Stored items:

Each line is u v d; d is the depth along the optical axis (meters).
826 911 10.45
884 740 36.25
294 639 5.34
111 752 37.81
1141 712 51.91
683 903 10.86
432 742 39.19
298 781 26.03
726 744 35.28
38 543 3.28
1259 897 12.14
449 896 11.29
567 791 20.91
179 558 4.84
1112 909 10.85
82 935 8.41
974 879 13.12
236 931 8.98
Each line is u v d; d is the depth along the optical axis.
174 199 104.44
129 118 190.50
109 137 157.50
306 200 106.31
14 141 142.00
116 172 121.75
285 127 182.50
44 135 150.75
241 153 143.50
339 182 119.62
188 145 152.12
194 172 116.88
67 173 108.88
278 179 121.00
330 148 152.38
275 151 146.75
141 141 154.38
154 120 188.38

--

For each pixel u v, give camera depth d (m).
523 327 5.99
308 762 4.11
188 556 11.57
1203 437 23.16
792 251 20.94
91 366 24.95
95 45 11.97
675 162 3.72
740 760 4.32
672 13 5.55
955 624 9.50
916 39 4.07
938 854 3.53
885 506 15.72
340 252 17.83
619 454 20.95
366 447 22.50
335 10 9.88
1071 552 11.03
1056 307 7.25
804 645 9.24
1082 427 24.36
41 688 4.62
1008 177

» YOUR INSTRUCTIONS: Copy, exactly and only, the lines above that begin with the one containing "the optical axis." and finish with the one containing "154 120 188.38".

» ANSWER TO THIS PROBLEM:
Each line is u v d; d is the depth along the optical axis.
174 199 104.44
129 118 190.50
109 137 157.50
306 200 106.31
14 141 142.00
116 172 121.75
285 127 182.50
44 135 150.75
241 153 143.50
339 182 119.62
188 145 152.12
194 172 116.88
67 173 108.88
278 179 121.00
330 148 152.38
275 151 146.75
141 141 154.38
154 120 188.38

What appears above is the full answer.